Con admirable economía de recursos, Sabina elabora su metáfora política. Le bastan sólo seis personajes para mostrar la prepotencia del Licenciado que encarna el poder casi absoluto en la oficina en que se desarrolla la acción, la lambisconería de sus subalternos, Narváez y Rodríguez, y del ciego ­al que chuscamente se le torga una misión esencial: llevar las cuentas de la oficina y no ver las desviaciones que el Licenciado hace de los fondos­, el arribismo del joven intelectual ante cuyo doblegamiento su esposa prefiere sumirse en su propio Nirvana. Es una espléndida disección de una clase hecha con un afilado bisturí, que mantiene, por desgracia, su vigencia.

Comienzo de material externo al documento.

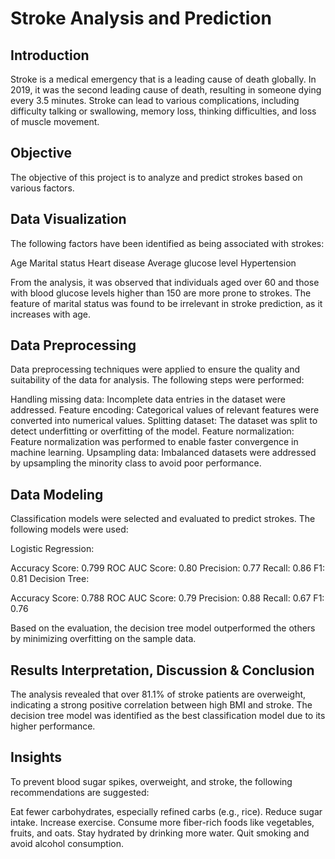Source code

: # Stroke Analysis and Prediction


## Introduction
Stroke is a medical emergency that is a leading cause of death globally. In 2019, it was the second leading cause of death, resulting in someone dying every 3.5 minutes. Stroke can lead to various complications, including difficulty talking or swallowing, memory loss, thinking difficulties, and loss of muscle movement.

## Objective
The objective of this project is to analyze and predict strokes based on various factors.

## Data Visualization


The following factors have been identified as being associated with strokes:

Age
Marital status
Heart disease
Average glucose level
Hypertension

From the analysis, it was observed that individuals aged over 60 and those with blood glucose levels higher than 150 are more prone to strokes. The feature of marital status was found to be irrelevant in stroke prediction, as it increases with age.

## Data Preprocessing

Data preprocessing techniques were applied to ensure the quality and suitability of the data for analysis. The following steps were performed:

Handling missing data: Incomplete data entries in the dataset were addressed.
Feature encoding: Categorical values of relevant features were converted into numerical values.
Splitting dataset: The dataset was split to detect underfitting or overfitting of the model.
Feature normalization: Feature normalization was performed to enable faster convergence in machine learning.
Upsampling data: Imbalanced datasets were addressed by upsampling the minority class to avoid poor performance.


## Data Modeling

Classification models were selected and evaluated to predict strokes. The following models were used:

Logistic Regression:

Accuracy Score: 0.799
ROC AUC Score: 0.80
Precision: 0.77
Recall: 0.86
F1: 0.81
Decision Tree:

Accuracy Score: 0.788
ROC AUC Score: 0.79
Precision: 0.88
Recall: 0.67
F1: 0.76

Based on the evaluation, the decision tree model outperformed the others by minimizing overfitting on the sample data.

## Results Interpretation, Discussion & Conclusion
The analysis revealed that over 81.1% of stroke patients are overweight, indicating a strong positive correlation between high BMI and stroke. The decision tree model was identified as the best classification model due to its higher performance.

## Insights
To prevent blood sugar spikes, overweight, and stroke, the following recommendations are suggested:

Eat fewer carbohydrates, especially refined carbs (e.g., rice).
Reduce sugar intake.
Increase exercise.
Consume more fiber-rich foods like vegetables, fruits, and oats.
Stay hydrated by drinking more water.
Quit smoking and avoid alcohol consumption.
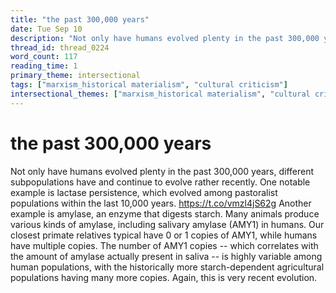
 ```yaml
---
title: "the past 300,000 years"
date: Tue Sep 10
description: "Not only have humans evolved plenty in the past 300,000 years, different subpopulations have and continue to evolve rather recently."
thread_id: thread_0224
word_count: 117
reading_time: 1
primary_theme: intersectional
tags: ["marxism_historical materialism", "cultural criticism"]
intersectional_themes: ["marxism_historical materialism", "cultural criticism"]
---
```


# the past 300,000 years

Not only have humans evolved plenty in the past 300,000 years, different subpopulations have and continue to evolve rather recently. One notable example is lactase persistence, which evolved among pastoralist populations within the last 10,000 years. https://t.co/vmzl4jS62g Another example is amylase, an enzyme that digests starch. Many animals produce various kinds of amylase, including salivary amylase (AMY1) in humans. Our closest primate relatives typical have 0 or 1 copies of AMY1, while humans have multiple copies. The number of AMY1 copies -- which correlates with the amount of amylase actually present in saliva -- is highly variable among human populations, with the historically more starch-dependent agricultural populations having many more copies. Again, this is very recent evolution.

Estrenada hace muchos años en el desaparecido Foro de la Conchita, bajo la dirección de Guillermo Haro, que repite, la escenificación se aparta del modelo establecido por la Compañía Nacional de Teatro en cuanto al programa de mano, ahora más convencional y menos precario que el de otros montajes, y los cambios de algunos diseñadores, estables a lo largo de la temporada, como serían los de vestuario, cuya encargada ya no es Cristina Sauza, sino Elia Reyes Moreno ­que viste a Ella con un feo modelito y un horrible sombrero­ y Trajes Kurian; el iluminador es Jesús Cabello y no Víctor Zapatero, además de que se elimina a la productora Cordelia Dvorak, lo que desconcierta, aunque quizá se deba a que tendrá una segunda temporada fuera de los espacios de CNT, con apoyos institucionales y privados, lo que la aleja de otros estrenos de Mural.

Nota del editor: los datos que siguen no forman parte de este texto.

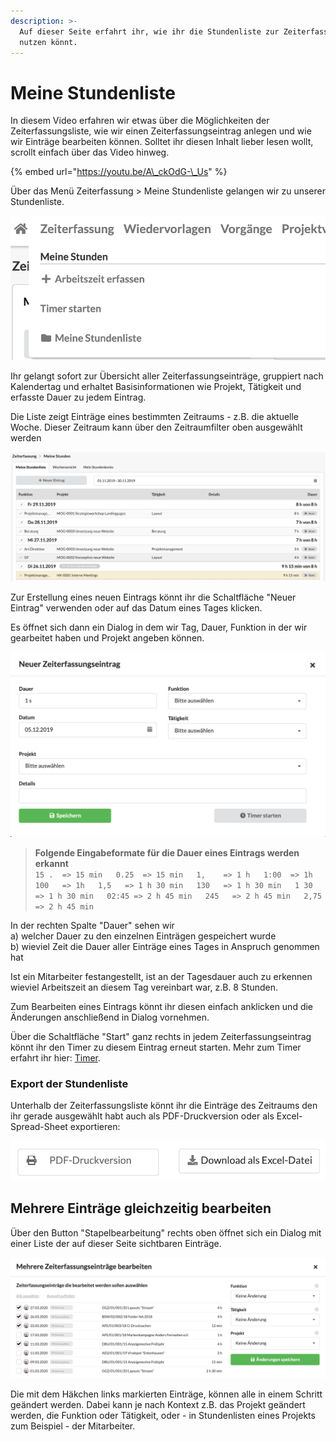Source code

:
 ```yaml
---
description: >-
  Auf dieser Seite erfahrt ihr, wie ihr die Stundenliste zur Zeiterfassung
  nutzen könnt.
---
```


# Meine Stundenliste

In diesem Video erfahren wir etwas über die Möglichkeiten der Zeiterfassungsliste, wie wir einen Zeiterfassungseintrag anlegen und wie wir Einträge bearbeiten können. Solltet ihr diesen Inhalt lieber lesen wollt, scrollt einfach über das Video hinweg.

{% embed url="https://youtu.be/A\_ckOdG-\_Us" %}

  
Über das Menü  Zeiterfassung &gt; Meine Stundenliste gelangen wir zu unserer Stundenliste. 

![](../.gitbook/assets/bildschirmfoto-2019-11-18-um-11.45.06.png)

Ihr gelangt sofort zur Übersicht aller  Zeiterfassungseinträge, gruppiert nach Kalendertag und erhaltet Basisinformationen wie Projekt, Tätigkeit und erfasste Dauer zu jedem Eintrag.

Die Liste zeigt Einträge eines bestimmten Zeitraums - z.B. die aktuelle Woche. Dieser Zeitraum kann über den Zeitraumfilter oben ausgewählt werden  
 

![](../.gitbook/assets/bildschirmfoto-2019-11-18-um-11.44.03.png)

Zur Erstellung eines neuen Eintrags könnt ihr die Schaltfläche "Neuer Eintrag" verwenden oder auf das Datum eines Tages klicken. 

Es öffnet sich dann ein Dialog in dem wir Tag, Dauer, Funktion in der wir gearbeitet haben und Projekt angeben können.

![](../.gitbook/assets/bildschirmfoto-2019-12-05-um-11.01.25.png)

> **Folgende Eingabeformate für die Dauer eines Eintrags werden erkannt**  
> `15 .  => 15 min  
> 0.25  => 15 min  
> 1,    => 1 h  
> 1:00  => 1h  
> 100   => 1h  
> 1,5   => 1 h 30 min  
> 130   => 1 h 30 min  
> 1 30  => 1 h 30 min  
> 02:45 => 2 h 45 min  
> 245   => 2 h 45 min  
> 2,75  => 2 h 45 min`

In der rechten Spalte "Dauer" sehen wir   
a\) welcher Dauer zu den einzelnen Einträgen gespeichert wurde  
b\) wieviel Zeit die Dauer aller Einträge eines Tages in Anspruch genommen hat

Ist ein Mitarbeiter festangestellt, ist an der Tagesdauer auch zu erkennen wieviel Arbeitszeit an diesem Tag vereinbart war, z.B. 8 Stunden.

Zum Bearbeiten eines Eintrags könnt ihr diesen einfach anklicken und die Änderungen anschließend in Dialog vornehmen.

Über die Schaltfläche "Start" ganz rechts in jedem Zeiterfassungseintrag könnt ihr den Timer zu diesem Eintrag erneut starten. Mehr zum Timer erfahrt ihr hier: [Timer](timer.md).

### Export der Stundenliste

Unterhalb der Zeiterfassungsliste könnt ihr die Einträge des Zeitraums den ihr gerade ausgewählt habt auch als PDF-Druckversion oder als Excel-Spread-Sheet exportieren:

![](../.gitbook/assets/bildschirmfoto-2019-12-05-um-10.16.10.png)

## Mehrere Einträge gleichzeitig bearbeiten

Über den Button "Stapelbearbeitung" rechts oben öffnet sich ein Dialog mit einer Liste der auf dieser Seite sichtbaren Einträge.

![](../.gitbook/assets/bildschirmfoto-2020-04-05-um-09.54.58.png)

Die mit dem Häkchen links markierten Einträge, können alle in einem Schritt geändert werden. Dabei kann je nach Kontext z.B. das Projekt geändert werden, die Funktion oder Tätigkeit, oder - in Stundenlisten eines Projekts zum Beispiel - der Mitarbeiter.



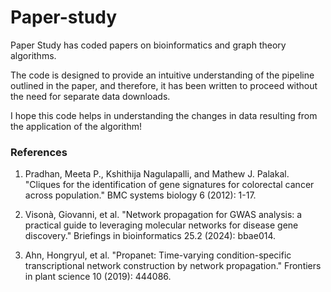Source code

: # Paper-study

Paper Study has coded papers on bioinformatics and graph theory algorithms. 


The code is designed to provide an intuitive understanding of the pipeline outlined in the paper, and therefore, it has been written to proceed without the need for separate data downloads. 

I hope this code helps in understanding the changes in data resulting from the application of the algorithm!


### References

1) Pradhan, Meeta P., Kshithija Nagulapalli, and Mathew J. Palakal. "Cliques for the identification of gene signatures for colorectal cancer across population." BMC systems biology 6 (2012): 1-17.

2) Visonà, Giovanni, et al. "Network propagation for GWAS analysis: a practical guide to leveraging molecular networks for disease gene discovery." Briefings in bioinformatics 25.2 (2024): bbae014.

3) Ahn, Hongryul, et al. "Propanet: Time-varying condition-specific transcriptional network construction by network propagation." Frontiers in plant science 10 (2019): 444086.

La escenografía de Adrián Aguirre consta de las dos necesarias puertas y la ventana de guillotina, con las paredes repletas de gavetas ­una se abre para mostrar el video­, escritorio y sillón de la sala de espera, además de dos sillas giratorias y el perchero, pero carece de la planta a la que se refieren algunos parlamentos, probablemente para acentuar los absurdos de la situación, lo que produce una sensación de agobio que se contradice con lo que los jóvenes solicitantes, y empleados después, han de sentir. La grieta está muy bien lograda y, aunque las cadenas del mecanismo se pueden ver, su constante apertura y la caída del caliche que se acumula son signos ominosos que los personajes se resisten a ver.

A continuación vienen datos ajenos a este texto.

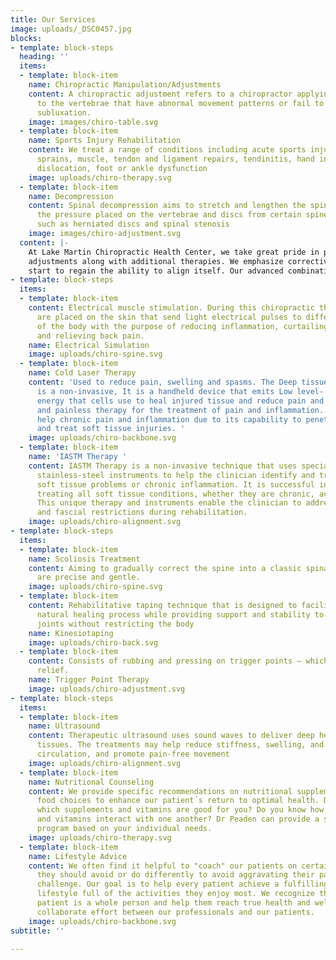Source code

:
 ```yaml
---
title: Our Services
image: uploads/_DSC0457.jpg
blocks:
- template: block-steps
  heading: ''
  items:
  - template: block-item
    name: Chiropractic Manipulation/Adjustments
    content: A chiropractic adjustment refers to a chiropractor applying manipulation
      to the vertebrae that have abnormal movement patterns or fail to function normally,
      subluxation.
    image: images/chiro-table.svg
  - template: block-item
    name: Sports Injury Rehabilitation
    content: We treat a range of conditions including acute sports injuries, strains,
      sprains, muscle, tendon and ligament repairs, tendinitis, hand injuries, shoulder
      dislocation, foot or ankle dysfunction
    image: uploads/chiro-therapy.svg
  - template: block-item
    name: Decompression
    content: Spinal decompression aims to stretch and lengthen the spine to relieve
      the pressure placed on the vertebrae and discs from certain spine conditions,
      such as herniated discs and spinal stenosis
    image: images/chiro-adjustment.svg
  content: |-
    At Lake Martin Chiropractic Health Center, we take great pride in providing the finest chiropractic care for our patients. Dr. Peaden offers gentle and effective chiropractic treatments that will help you get out of pain and will restore and rehabilitate your spine to further your overall health and wellness. We use a hands-on approach as well as precision instruments for gentle and precise chiropractic
    adjustments along with additional therapies. We emphasize corrective care to make your adjustments hold as long as possible to minimize your need and dependence on future treatments. We work to retrain the Upper Cervical so that the body will
    start to regain the ability to align itself. Our advanced combinations of techniques work synergistically to make adjustments hold as long as possible thus allowing overall wellness to be achieved. If you have any questions, please call us at (334) 458-2633 and one of our trained staff will be glad to set up an appointment.
- template: block-steps
  items:
  - template: block-item
    content: Electrical muscle stimulation. During this chiropractic therapy, electrodes
      are placed on the skin that send light electrical pulses to different areas
      of the body with the purpose of reducing inflammation, curtailing muscle spasms
      and relieving back pain.
    name: Electrical Simulation
    image: uploads/chiro-spine.svg
  - template: block-item
    name: Cold Laser Therapy
    content: 'Used to reduce pain, swelling and spasms. The Deep tissue laser therapy
      is a non-invasive, It is a handheld device that emits Low level- laser light
      energy that cells use to heal injured tissue and reduce pain and inflammation.
      and painless therapy for the treatment of pain and inflammation. Treatment can
      help chronic pain and inflammation due to its capability to penetrate the skin
      and treat soft tissue injuries. '
    image: uploads/chiro-backbone.svg
  - template: block-item
    name: 'IASTM Therapy '
    content: IASTM Therapy is a non-invasive technique that uses specially designed
      stainless-steel instruments to help the clinician identify and treat areas exhibiting
      soft tissue problems or chronic inflammation. It is successful in effectively
      treating all soft tissue conditions, whether they are chronic, acute or post-surgical.
      This unique therapy and instruments enable the clinician to address scar tissue
      and fascial restrictions during rehabilitation.
    image: uploads/chiro-alignment.svg
- template: block-steps
  items:
  - template: block-item
    name: Scoliosis Treatment
    content: Aiming to gradually correct the spine into a classic spinal curve, scoliosis-treatments
      are precise and gentle.
    image: uploads/chiro-spine.svg
  - template: block-item
    content: Rehabilitative taping technique that is designed to facilitate the body’s
      natural healing process while providing support and stability to muscles and
      joints without restricting the body
    name: Kinesiotaping
    image: uploads/chiro-back.svg
  - template: block-item
    content: Consists of rubbing and pressing on trigger points — which can give amazing
      relief.
    name: Trigger Point Therapy
    image: uploads/chiro-adjustment.svg
- template: block-steps
  items:
  - template: block-item
    name: Ultrasound
    content: Therapeutic ultrasound uses sound waves to deliver deep heat to the treated
      tissues. The treatments may help reduce stiffness, swelling, and pain, increase
      circulation, and promote pain-free movement
    image: uploads/chiro-alignment.svg
  - template: block-item
    name: Nutritional Counseling
    content: We provide specific recommendations on nutritional supplements and healthy
      food choices to enhance our patient´s return to optimal health. Do you know
      which supplements and vitamins are good for you? Do you know how these supplements
      and vitamins interact with one another? Dr Peaden can provide a structured nutritional
      program based on your individual needs.
    image: uploads/chiro-therapy.svg
  - template: block-item
    name: Lifestyle Advice
    content: We often find it helpful to "coach" our patients on certain activities
      they should avoid or do differently to avoid aggravating their particular health
      challenge. Our goal is to help every patient achieve a fulfilling and happy
      lifestyle full of the activities they enjoy most. We recognize that each our
      patient is a whole person and help them reach true health and wellness is a
      collaborate effort between our professionals and our patients.
    image: uploads/chiro-backbone.svg
subtitle: ''

---
```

Por desgracia, el ácido texto no encuentra sus referentes en la escenificación, a pesar de que los efectos, como es el de la cabeza, son eficaces. Pero los actores ­Diana Luna como Ella, Américo del Río como El, Gabriel Berthier como El Licenciado, Amando Tapia como Rodríguez y Carlos Santín como el ciego, que repite en el papel de Narváez que hizo en el estreno­ parecen carecer de la gracia necesaria y la sustituyen por la estridencia que es lo que predomina en el montaje. Un tono más real, dentro de lo que puede ser la absurda farsa, pondría de relieve sin duda las muchas virtudes de la obra.